[Page excerpt]
§ §

When the personal will of man arose it acted along the line of least resistance. Whatever thought was awakened in man instantly found, by reason of its dynamic power, an objective expression in the elemental world surrounding him. As personal will gained in strength these impressions of thought on elemental beings began to be more and more durable. Although, at the period we are now dealing with, conflict between man and man was unknown, yet each man owing to his personality was invested with a bundle of desires peculiarly his own, and the action of different wills on these lower elemental beings produced the first form of conflict on earth.

At the present day these elemental beings have a very important function in nature. Moulded by the will of all the preceding generations of man, they have now become a kind of Karmic agency which prevents individuals other than adepts from transcending in their development the limits of their race. When in the course of time these impressions gathered sufficient force and consistency, the ground of conflict shifted with the line of least resistance. Then the higher elemental spirits felt the pressure of man's conflicting will, and as they were too far developed to be easily swayed by its impressing force, the struggle became keener. The conflict increase in intensity as first woman and then man himself became the object of attack. These important points are, however, elsewhere enlarged upon.

The higher elemental beings were developed into men, until the time when physical birth and death came upon the earth in the train of personal will. It can be easily conceived that when men began to acquire each his separate interest, the collective endeavour requisite for the development of elemental beings began to segregate, and the physical reproduction of the species accompanied the increasing grossness of the human frame, as man became an eating animal. This is the story of this "fall into generation". He "fell" by the exercise of his personal will. But his material development can be regarded as a "fall" only from one side, from the other side the "fall" the was but a necessary curve of the spiral of progress, the dawn of a brighter day the like of which humanity has never yet seen. And this regeneration is to be accomplished by Christos, the incarnated Wisdom, the true human Spirit.

§ §

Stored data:

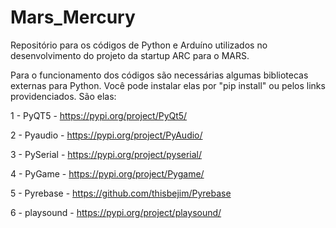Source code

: # Mars_Mercury
Repositório para os códigos de Python e Arduíno utilizados no desenvolvimento do projeto da startup ARC para o MARS.

Para o funcionamento dos códigos são necessárias algumas bibliotecas externas para Python. Você pode instalar elas por "pip install" ou pelos links providenciados. São elas:

1 - PyQT5      - https://pypi.org/project/PyQt5/

2 - Pyaudio    - https://pypi.org/project/PyAudio/

3 - PySerial   - https://pypi.org/project/pyserial/

4 - PyGame     - https://pypi.org/project/Pygame/

5 - Pyrebase   - https://github.com/thisbejim/Pyrebase

6 - playsound  - https://pypi.org/project/playsound/
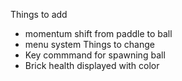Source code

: Things to add
- momentum shift from paddle to ball
- menu system
Things to change
- Key commmand for spawning ball
- Brick health displayed with color
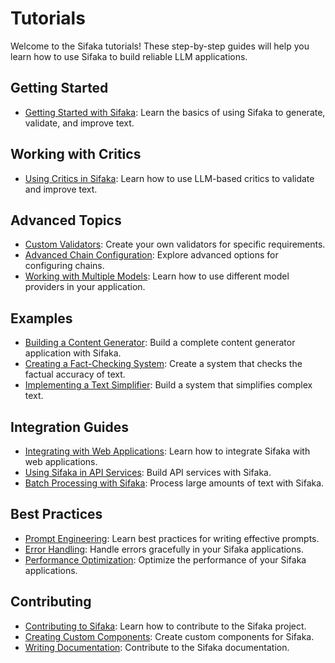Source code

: # Tutorials

Welcome to the Sifaka tutorials! These step-by-step guides will help you learn how to use Sifaka to build reliable LLM applications.

## Getting Started

- [Getting Started with Sifaka](getting_started.md): Learn the basics of using Sifaka to generate, validate, and improve text.

## Working with Critics

- [Using Critics in Sifaka](using_critics.md): Learn how to use LLM-based critics to validate and improve text.

## Advanced Topics

- [Custom Validators](custom_validators.md): Create your own validators for specific requirements.
- [Advanced Chain Configuration](advanced_chain.md): Explore advanced options for configuring chains.
- [Working with Multiple Models](multiple_models.md): Learn how to use different model providers in your application.

## Examples

- [Building a Content Generator](content_generator.md): Build a complete content generator application with Sifaka.
- [Creating a Fact-Checking System](fact_checking.md): Create a system that checks the factual accuracy of text.
- [Implementing a Text Simplifier](text_simplifier.md): Build a system that simplifies complex text.

## Integration Guides

- [Integrating with Web Applications](web_integration.md): Learn how to integrate Sifaka with web applications.
- [Using Sifaka in API Services](api_services.md): Build API services with Sifaka.
- [Batch Processing with Sifaka](batch_processing.md): Process large amounts of text with Sifaka.

## Best Practices

- [Prompt Engineering](prompt_engineering.md): Learn best practices for writing effective prompts.
- [Error Handling](error_handling.md): Handle errors gracefully in your Sifaka applications.
- [Performance Optimization](performance_optimization.md): Optimize the performance of your Sifaka applications.

## Contributing

- [Contributing to Sifaka](contributing.md): Learn how to contribute to the Sifaka project.
- [Creating Custom Components](custom_components.md): Create custom components for Sifaka.
- [Writing Documentation](writing_documentation.md): Contribute to the Sifaka documentation.
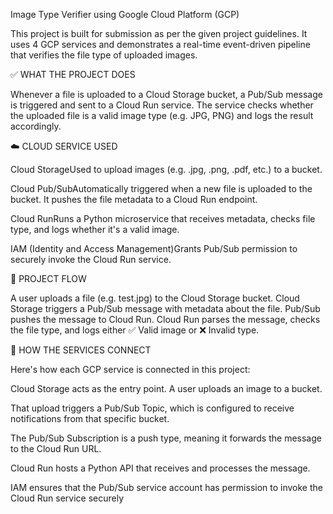 Image Type Verifier using Google Cloud Platform (GCP)

This project is built for submission as per the given project guidelines. It uses 4 GCP services and demonstrates a real-time event-driven pipeline that verifies the file type of uploaded images.

✅ WHAT THE PROJECT DOES

Whenever a file is uploaded to a Cloud Storage bucket, a Pub/Sub message is triggered and sent to a Cloud Run service. The service checks whether the uploaded file is a valid image type (e.g. JPG, PNG) and logs the result accordingly.

☁️ CLOUD SERVICE USED

Cloud StorageUsed to upload images (e.g. .jpg, .png, .pdf, etc.) to a bucket.

Cloud Pub/SubAutomatically triggered when a new file is uploaded to the bucket. It pushes the file metadata to a Cloud Run endpoint.

Cloud RunRuns a Python microservice that receives metadata, checks file type, and logs whether it's a valid image.

IAM (Identity and Access Management)Grants Pub/Sub permission to securely invoke the Cloud Run service.

🔁 PROJECT FLOW

A user uploads a file (e.g. test.jpg) to the Cloud Storage bucket.
Cloud Storage triggers a Pub/Sub message with metadata about the file.
Pub/Sub pushes the message to Cloud Run.
Cloud Run parses the message, checks the file type, and logs either ✅ Valid image or ❌ Invalid type.

🔗 HOW THE SERVICES CONNECT

Here's how each GCP service is connected in this project:

Cloud Storage acts as the entry point. A user uploads an image to a bucket.

That upload triggers a Pub/Sub Topic, which is configured to receive notifications from that specific bucket.

The Pub/Sub Subscription is a push type, meaning it forwards the message to the Cloud Run URL.

Cloud Run hosts a Python API that receives and processes the message.

IAM ensures that the Pub/Sub service account has permission to invoke the Cloud Run service securely



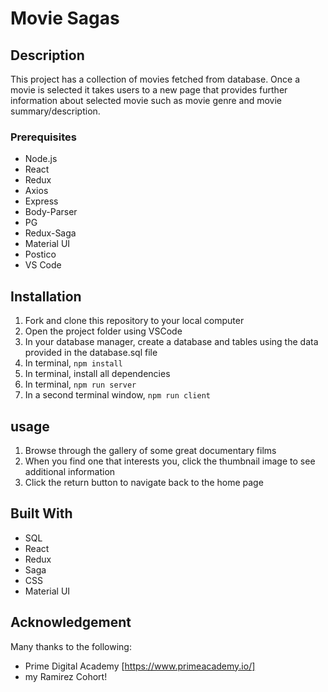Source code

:# Movie Sagas


## Description
This project has a collection of movies fetched from database. Once a movie is selected it takes users to a new page that provides further information about selected movie such as movie genre and movie summary/description.


### Prerequisites

* Node.js
* React
* Redux
* Axios
* Express
* Body-Parser
* PG
* Redux-Saga
* Material UI
* Postico
* VS Code

## Installation

1. Fork and clone this repository to your local computer
2. Open the project folder using VSCode
3. In your database manager, create a database and tables using the data provided in the database.sql file
4. In terminal, `npm install`
5. In terminal, install all dependencies
6. In terminal, `npm run server`
7. In a second terminal window, `npm run client`

## usage

1. Browse through the gallery of some great documentary films
2. When you find one that interests you, click the thumbnail image to see additional information
3. Click the return button to navigate back to the home page

## Built With
* SQL
* React
* Redux
* Saga
* CSS
* Material UI

## Acknowledgement

Many thanks to the following: 
* Prime Digital Academy [https://www.primeacademy.io/]
* my Ramirez Cohort!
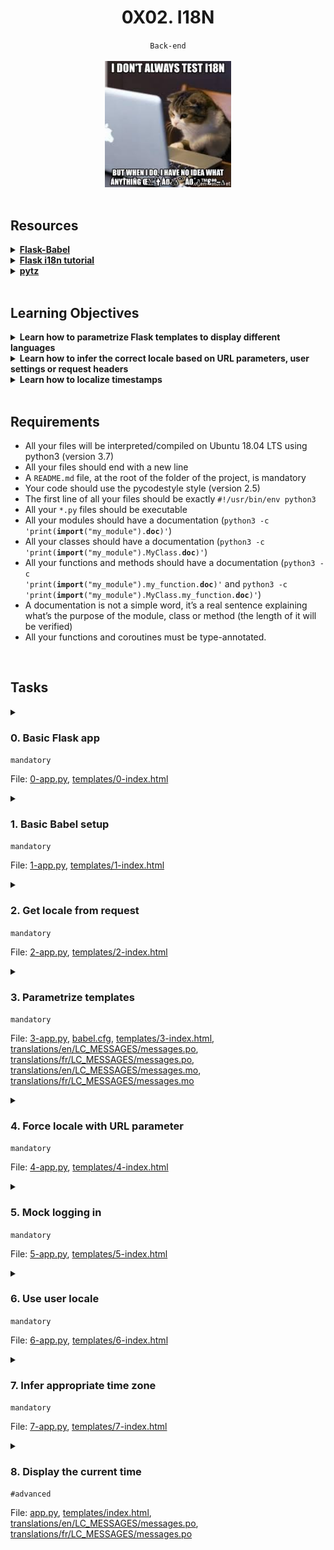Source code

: <h1 align="center"><b>0X02. I18N</b></h1>
<div align="center"><code>Back-end</code></div>

<br>
<div align="center">
<img width="40%" src="https://github.com/codenvibes/alx-backend/blob/master/0x02-i18n/images/91e1c50322b2428428f9.jpeg">
</div>

<!-- <br>
<hr>
<h3><a href=>Notes</a></h3>
<hr> -->


<!--==================================================-->
<br>

## Resources
<details>
<summary><b><a href="https://web.archive.org/web/20201111174034/https://flask-babel.tkte.ch/">Flask-Babel</a></b></summary><br>


<br><p align="center">※※※※※※※※※※※※</p><br>
</details>


<details>
<summary><b><a href="https://blog.miguelgrinberg.com/post/the-flask-mega-tutorial-part-xiii-i18n-and-l10n">Flask i18n tutorial</a></b></summary><br>


<br><p align="center">※※※※※※※※※※※※</p><br>
</details>


<details>
<summary><b><a href="https://pypi.org/project/pytz/">pytz</a></b></summary><br>


<br><p align="center">※※※※※※※※※※※※</p><br>
</details>



<!--==================================================-->
<br>

## Learning Objectives
<details>
<summary><b><a href=" "> </a>Learn how to parametrize Flask templates to display different languages</b></summary><br>


<br><p align="center">※※※※※※※※※※※※</p><br>
</details>


<details>
<summary><b><a href=" "> </a>Learn how to infer the correct locale based on URL parameters, user settings or request headers</b></summary><br>


<br><p align="center">※※※※※※※※※※※※</p><br>
</details>


<details>
<summary><b><a href=" "> </a>Learn how to localize timestamps</b></summary><br>


<br><p align="center">※※※※※※※※※※※※</p><br>
</details>



<!--==================================================-->
<br>

## Requirements
- All your files will be interpreted/compiled on Ubuntu 18.04 LTS using python3 (version 3.7)
- All your files should end with a new line
- A <code>README.md</code> file, at the root of the folder of the project, is mandatory
- Your code should use the pycodestyle style (version 2.5)
- The first line of all your files should be exactly <code>#!/usr/bin/env python3</code>
- All your <code>*.py</code> files should be executable
- All your modules should have a documentation (<code>python3 -c 'print(__import__("my_module").__doc__)'</code>)
- All your classes should have a documentation (<code>python3 -c 'print(__import__("my_module").MyClass.__doc__)'</code>)
- All your functions and methods should have a documentation (<code>python3 -c 'print(__import__("my_module").my_function.__doc__)'</code> and <code>python3 -c 'print(__import__("my_module").MyClass.my_function.__doc__)'</code>)
- A documentation is not a simple word, it’s a real sentence explaining what’s the purpose of the module, class or method (the length of it will be verified)
- All your functions and coroutines must be type-annotated.

<!--==================================================-->
<br>

## Tasks
<details>
<summary>

### 0. Basic Flask app
`mandatory`

File: [0-app.py](), [templates/0-index.html]()
</summary>

<p>First you will setup a basic Flask app in <code>0-app.py</code>. Create a single <code>/</code> route and an <code>index.html</code> template that simply outputs “Welcome to Holberton” as page title (<code>&lt;title&gt;</code>) and “Hello world” as header (<code>&lt;h1&gt;</code>).</p>


</details>

<details>
<summary>

### 1. Basic Babel setup
`mandatory`

File: [1-app.py](), [templates/1-index.html]()
</summary>

<p>Install the Babel Flask extension:</p>

<pre><code>$ pip3 install flask_babel==2.0.0
</code></pre>

<p>Then instantiate the <code>Babel</code> object in your app. Store it in a module-level variable named <code>babel</code>.</p>

<p>In order to configure available languages in our app, you will create a <code>Config</code> class that has a <code>LANGUAGES</code> class attribute equal to <code>["en", "fr"]</code>.</p>

<p>Use <code>Config</code> to set Babel’s default locale (<code>"en"</code>) and timezone (<code>"UTC"</code>).</p>

<p>Use that class as config for your Flask app.</p>


</details>

<details>
<summary>

### 2. Get locale from request
`mandatory`

File: [2-app.py](), [templates/2-index.html]()
</summary>

<p>Create a <code>get_locale</code> function with the <code>babel.localeselector</code> decorator. Use <code>request.accept_languages</code> to determine the best match with our supported languages.</p>


</details>

<details>
<summary>

### 3. Parametrize templates
`mandatory`

File: [3-app.py](), [babel.cfg](), [templates/3-index.html](), [translations/en/LC_MESSAGES/messages.po](), [translations/fr/LC_MESSAGES/messages.po](), [translations/en/LC_MESSAGES/messages.mo](), [translations/fr/LC_MESSAGES/messages.mo]()
</summary>

<p>Use the <code>_</code> or <code>gettext</code> function to parametrize your templates. Use the message IDs <code>home_title</code> and <code>home_header</code>.</p>

<p>Create a <code>babel.cfg</code> file containing</p>

<pre><code>[python: **.py]
[jinja2: **/templates/**.html]
extensions=jinja2.ext.autoescape,jinja2.ext.with_
</code></pre>

<p>Then initialize your translations with</p>

<pre><code>$ pybabel extract -F babel.cfg -o messages.pot .
</code></pre>

<p>and your two dictionaries with </p>

<pre><code>$ pybabel init -i messages.pot -d translations -l en
$ pybabel init -i messages.pot -d translations -l fr
</code></pre>

<p>Then edit files <code>translations/[en|fr]/LC_MESSAGES/messages.po</code> to provide the correct value for each message ID for each language. Use the following translations:</p>

<table class="hbtn-table"><tbody><tr>
<th>msgid</th>
<th>English</th>
<th>French</th>
</tr>
<tr>
<td><code>home_title</code></td>
<td><code>"Welcome to Holberton"</code></td>
<td><code>"Bienvenue chez Holberton"</code></td>
</tr>
<tr>
<td><code>home_header</code></td>
<td><code>"Hello world!"</code></td>
<td><code>"Bonjour monde!"</code></td>
</tr>
</tbody></table>

<p>Then compile your dictionaries with</p>

<pre><code>$ pybabel compile -d translations
</code></pre>

<p>Reload the home page of your app and make sure that the correct messages show up.</p>


</details>

<details>
<summary>

### 4. Force locale with URL parameter
`mandatory`

File: [4-app.py](), [templates/4-index.html]()
</summary>

<p>In this task, you will implement a way to force a particular locale by passing the <code>locale=fr</code> parameter to your app’s URLs.</p>

<p>In your <code>get_locale</code> function, detect if the incoming request contains <code>locale</code> argument and ifs value is a supported locale, return it. If not or if the parameter is not present, resort to the previous default behavior.</p>

<p>Now you should be able to test different translations by visiting <code>http://127.0.0.1:5000?locale=[fr|en]</code>.</p>

<p><strong>Visiting <code>http://127.0.0.1:5000/?locale=fr</code> should display this level 1 heading:</strong></p>

<br>
<div align="center"><img alt="" loading="lazy" src="https://github.com/codenvibes/alx-backend/blob/master/0x02-i18n/images/f958f4a1529b535027ce.png" style=""/></div>


</details>

<details>
<summary>

### 5. Mock logging in
`mandatory`

File: [5-app.py](), [templates/5-index.html]()
</summary>

<p>Creating a user login system is outside the scope of this project. To emulate a similar behavior, copy the following user table in <code>5-app.py</code>.</p>

<pre><code>users = {
    1: {"name": "Balou", "locale": "fr", "timezone": "Europe/Paris"},
    2: {"name": "Beyonce", "locale": "en", "timezone": "US/Central"},
    3: {"name": "Spock", "locale": "kg", "timezone": "Vulcan"},
    4: {"name": "Teletubby", "locale": None, "timezone": "Europe/London"},
}
</code></pre>

<p>This will mock a database user table. Logging in will be mocked by passing <code>login_as</code> URL parameter containing the user ID to log in as.</p>

<p>Define a <code>get_user</code>  function that returns a user dictionary or <code>None</code> if the ID cannot be found or if <code>login_as</code> was not passed.</p>

<p>Define a <code>before_request</code> function and use the <code>app.before_request</code> decorator to make it be executed before all other functions. <code>before_request</code> should use <code>get_user</code> to find a user if any, and set it as a global on <code>flask.g.user</code>.</p>

<p>In your HTML template, if a user is logged in, in a paragraph tag, display a welcome message otherwise display a default message as shown in the table below.</p>

<table class="hbtn-table"><tbody><tr>
<th>msgid</th>
<th>English</th>
<th>French</th>
</tr>
<tr>
<td><code>logged_in_as</code></td>
<td><code>"You are logged in as %(username)s."</code></td>
<td><code>"Vous êtes connecté en tant que %(username)s."</code></td>
</tr>
<tr>
<td><code>not_logged_in</code></td>
<td><code>"You are not logged in."</code></td>
<td><code>"Vous n'êtes pas connecté."</code></td>
</tr>
</tbody></table>

<p><strong>Visiting <code>http://127.0.0.1:5000/</code> in your browser should display this:</strong></p>

<div align="center"><img alt="" src="https://github.com/codenvibes/alx-backend/blob/master/0x02-i18n/images/2c5b2c8190f88c6b4668.png" style=""/></div>
<br>

<p><strong>Visiting <code>http://127.0.0.1:5000/?login_as=2</code> in your browser should display this:</strong>
</p>

<div align="center"><img alt="" src="https://github.com/codenvibes/alx-backend/blob/master/0x02-i18n/images/277f24308c856a09908c.png" style=""/></div>


</details>

<details>
<summary>

### 6. Use user locale
`mandatory`

File: [6-app.py](), [templates/6-index.html]()
</summary>

<p>Change your <code>get_locale</code> function to use a user’s preferred local if it is supported.</p>

<p>The order of priority should be</p>

<ol>
<li>Locale from URL parameters</li>
<li>Locale from user settings</li>
<li>Locale from request header</li>
<li>Default locale</li>
</ol>

<p>Test by logging in as different users</p>

<div align="center"><img alt="" src="https://github.com/codenvibes/alx-backend/blob/master/0x02-i18n/images/9941b480b0b9d87dc5de.png" style=""/></div>


</details>

<details>
<summary>

### 7. Infer appropriate time zone
`mandatory`

File: [7-app.py](), [templates/7-index.html]()
</summary>

<p>Define a <code>get_timezone</code> function and use the <code>babel.timezoneselector</code> decorator.</p>

<p>The logic should be the same as <code>get_locale</code>:</p>

<ol>
<li>Find <code>timezone</code> parameter in URL parameters</li>
<li>Find time zone from user settings</li>
<li>Default to UTC</li>
</ol>

<p>Before returning a URL-provided or user time zone, you must validate that it is a valid time zone. To that, use <code>pytz.timezone</code> and catch the <code>pytz.exceptions.UnknownTimeZoneError</code> exception.</p>


</details>

<details>
<summary>

### 8. Display the current time
`#advanced`

File: [app.py](), [templates/index.html](), [translations/en/LC_MESSAGES/messages.po](), [translations/fr/LC_MESSAGES/messages.po]()
</summary>

<p>Based on the inferred time zone, display the current time on the home page in the default format. For example:</p>

<p><code>Jan 21, 2020, 5:55:39 AM</code> or <code>21 janv. 2020 à 05:56:28</code></p>

<p>Use the following translations</p>

<table class="hbtn-table"><tbody><tr>
<td><b>msgid</b></td>
<td><b>English</b></td>
<td><b>French</b></td>
</tr>
<tr>
<td><code>current_time_is</code></td>
<td><code>"The current time is %(current_time)s."</code></td>
<td><code>"Nous sommes le %(current_time)s."</code></td>
</tr>
</tbody></table>

<p><strong>Displaying the time in French looks like this:</strong></p>

<div align="center"><img alt="" src="https://github.com/codenvibes/alx-backend/blob/master/0x02-i18n/images/bba4805d6dca0a46a0f6.png" style=""/></div>

<br>

<p><strong>Displaying the time in English looks like this:</strong></p>

<div align="center"><img alt="" src="https://github.com/codenvibes/alx-backend/blob/master/0x02-i18n/images/54f3be802024dbcf06f4.png" style=""/></div>


</details>

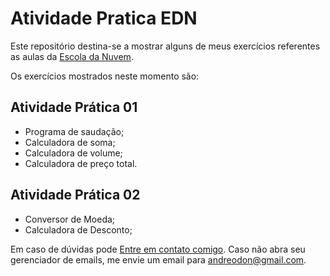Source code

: # Atividade Pratica EDN

Este repositório destina-se a mostrar alguns de meus exercícios referentes as aulas da [Escola da Nuvem](https://escoladanuvem.org/).

Os exercícios mostrados neste momento são:

## Atividade Prática 01

- Programa de saudação;
- Calculadora de soma;
- Calculadora de volume;
- Calculadora de preço total.

## Atividade Prática 02

- Conversor de Moeda;
- Calculadora de Desconto;

Em caso de dúvidas pode [Entre em contato comigo](mailto:andreodon@gmail.com). Caso não abra seu gerenciador de emails, me envie um email para andreodon@gmail.com.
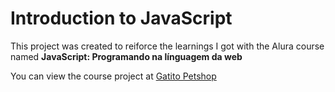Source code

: # Introduction to JavaScript

This project was created to reiforce the learnings I got with the Alura course named **JavaScript: Programando na línguagem da web**

You can view the course project at [Gatito Petshop](https://theawesomestorm.github.io/Introduction-to-JavaScript/)
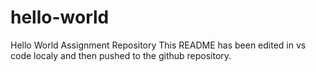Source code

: # hello-world
Hello World Assignment Repository
This README has been edited in vs code localy and then pushed to the github repository.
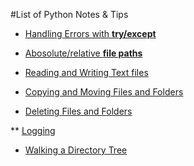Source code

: #List of Python Notes & Tips

* [Handling Errors with **try/except**](https://github.com/byam/Byam-Programming-Notes/blob/master/python-note/TryExcept)

* [Abosolute/relative **file paths**](https://github.com/byam/Byam-Programming-Notes/blob/master/python-note/FilePaths)

* [Reading and Writing Text files](https://github.com/byam/Byam-Programming-Notes/blob/master/python-note/ReadWriteTextFiles)

* [Copying and Moving Files and Folders](https://github.com/byam/Byam-Programming-Notes/blob/master/python-note/CopyMove)

* [Deleting Files and Folders](https://github.com/byam/Byam-Programming-Notes/blob/master/python-note/Delete)

** [Logging](https://github.com/byam/Byam-Programming-Notes/blob/master/python-note/Logging)

* [Walking a Directory Tree](https://github.com/byam/Byam-Programming-Notes/blob/master/python-note/DirectoryTree)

§ §

[Required action]
Can you write the next part of the passage on personal will and elemental beings, starting after its last sentence? The records are material kept apart from the passage.

[Response to this task]
The subject of "fall" naturally suggests the problems of free will. We have no desire of entering into an elaborate discussion of that much-vexed question. It will be enough to point out that the human will is free inasmuch as every individual acts with the motive of acquiring happiness. But what would please one depends upon a prior necessity — the necessity of one's nature; but even then the will is free, for the necessity of one's nature is not an extraneous imposition, but an eternal law embodied in the self. If, however, by the freedom of will is to be understood the power of willing one's self out of existence, and annihilating one's nature, that freedom must be unhesitatingly denied. No such licentious will has a place in the Cosmos. At every point of time a man's will is free, he does that only which pleases him, but there is yet an order which governs its manifestation. As mathematics can infer the past, the predict the future movements of a heavenly body, from the data supplied by observation of a few successive positions; so a higher mathematics is conceivable, which can calculate the past and future life history of a human entity from ascertained data. The future unfoldment of a man's career is not dependent upon that calculation, any more than the movements of a planet are influenced by the reckonings of the astronomer.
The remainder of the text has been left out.